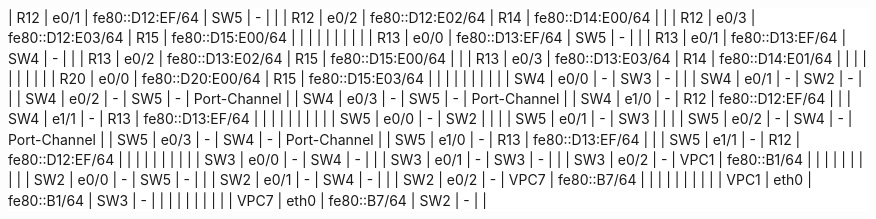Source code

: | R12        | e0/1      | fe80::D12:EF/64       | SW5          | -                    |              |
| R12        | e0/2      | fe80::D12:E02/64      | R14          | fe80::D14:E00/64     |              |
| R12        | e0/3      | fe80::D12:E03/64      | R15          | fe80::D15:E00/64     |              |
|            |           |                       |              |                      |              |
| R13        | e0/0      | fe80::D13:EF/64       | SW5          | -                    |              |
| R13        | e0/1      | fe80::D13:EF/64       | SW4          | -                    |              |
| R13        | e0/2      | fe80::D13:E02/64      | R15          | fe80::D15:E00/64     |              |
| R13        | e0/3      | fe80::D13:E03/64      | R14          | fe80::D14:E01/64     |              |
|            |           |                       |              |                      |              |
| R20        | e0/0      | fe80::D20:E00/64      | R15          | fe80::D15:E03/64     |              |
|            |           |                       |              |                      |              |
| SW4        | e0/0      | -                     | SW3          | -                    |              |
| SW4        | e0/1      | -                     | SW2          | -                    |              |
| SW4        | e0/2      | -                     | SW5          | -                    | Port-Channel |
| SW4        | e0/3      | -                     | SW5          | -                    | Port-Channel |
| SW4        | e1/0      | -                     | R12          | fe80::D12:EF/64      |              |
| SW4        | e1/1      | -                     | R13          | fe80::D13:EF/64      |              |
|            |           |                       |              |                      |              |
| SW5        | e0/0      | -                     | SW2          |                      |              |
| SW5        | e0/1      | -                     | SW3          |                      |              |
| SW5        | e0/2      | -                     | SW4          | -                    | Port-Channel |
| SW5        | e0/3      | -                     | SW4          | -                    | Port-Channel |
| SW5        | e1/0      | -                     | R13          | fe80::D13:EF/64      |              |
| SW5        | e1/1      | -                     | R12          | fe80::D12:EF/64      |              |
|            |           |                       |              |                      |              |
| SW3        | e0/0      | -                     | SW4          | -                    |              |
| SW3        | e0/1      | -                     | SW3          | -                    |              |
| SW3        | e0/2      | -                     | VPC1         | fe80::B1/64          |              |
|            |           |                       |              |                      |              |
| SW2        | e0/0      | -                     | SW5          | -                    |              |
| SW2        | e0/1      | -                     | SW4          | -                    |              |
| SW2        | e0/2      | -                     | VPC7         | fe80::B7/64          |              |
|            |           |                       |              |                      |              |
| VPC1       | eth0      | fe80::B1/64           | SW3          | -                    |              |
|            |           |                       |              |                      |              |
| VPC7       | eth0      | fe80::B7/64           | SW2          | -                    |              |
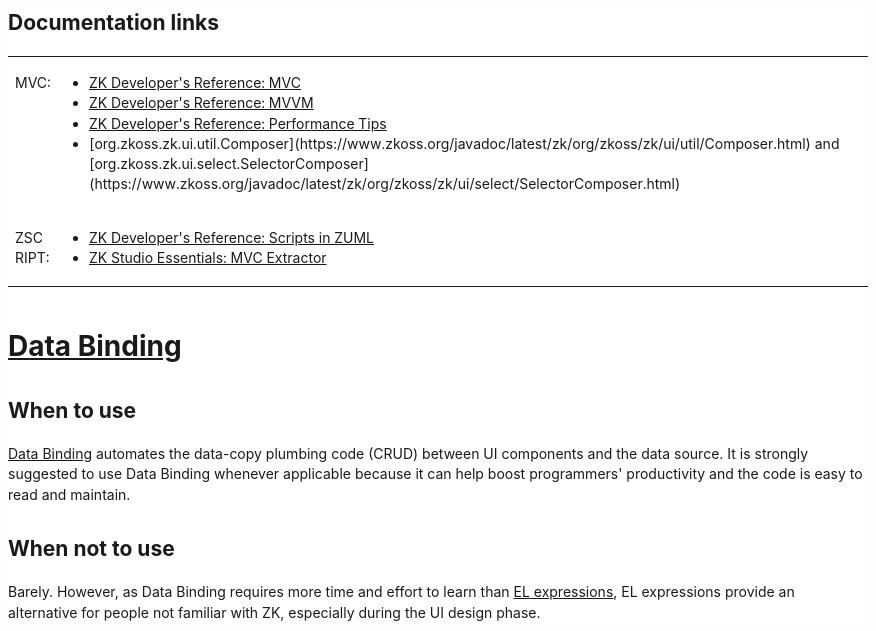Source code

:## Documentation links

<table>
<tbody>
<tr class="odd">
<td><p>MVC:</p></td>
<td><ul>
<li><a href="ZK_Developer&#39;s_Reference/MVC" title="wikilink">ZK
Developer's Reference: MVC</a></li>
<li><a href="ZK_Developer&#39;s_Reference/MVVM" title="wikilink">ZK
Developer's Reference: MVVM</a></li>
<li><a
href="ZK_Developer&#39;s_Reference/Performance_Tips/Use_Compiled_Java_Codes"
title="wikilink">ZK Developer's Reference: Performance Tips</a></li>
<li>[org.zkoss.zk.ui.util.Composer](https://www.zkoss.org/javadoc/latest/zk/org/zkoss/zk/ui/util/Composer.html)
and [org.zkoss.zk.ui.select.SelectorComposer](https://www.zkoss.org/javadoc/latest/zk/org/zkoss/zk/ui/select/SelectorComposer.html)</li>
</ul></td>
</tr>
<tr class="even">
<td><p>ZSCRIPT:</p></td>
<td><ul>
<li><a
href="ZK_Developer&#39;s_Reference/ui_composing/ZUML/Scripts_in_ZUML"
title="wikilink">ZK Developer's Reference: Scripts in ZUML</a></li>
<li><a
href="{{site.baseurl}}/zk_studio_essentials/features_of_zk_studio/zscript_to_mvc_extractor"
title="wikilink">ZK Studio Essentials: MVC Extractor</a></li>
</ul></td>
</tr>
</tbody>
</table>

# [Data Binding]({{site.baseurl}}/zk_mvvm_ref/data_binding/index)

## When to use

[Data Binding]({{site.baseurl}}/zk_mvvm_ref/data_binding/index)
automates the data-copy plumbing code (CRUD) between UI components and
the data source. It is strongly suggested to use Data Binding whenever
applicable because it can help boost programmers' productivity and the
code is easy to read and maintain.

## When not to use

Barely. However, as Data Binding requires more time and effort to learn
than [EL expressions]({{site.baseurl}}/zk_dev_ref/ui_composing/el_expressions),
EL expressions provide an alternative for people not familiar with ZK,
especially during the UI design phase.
__________________________________________________
ACTIVITY:
Count, in the records above, the lines that include "latest", and give the number with nothing added.

EXERCISE ANSWER:
2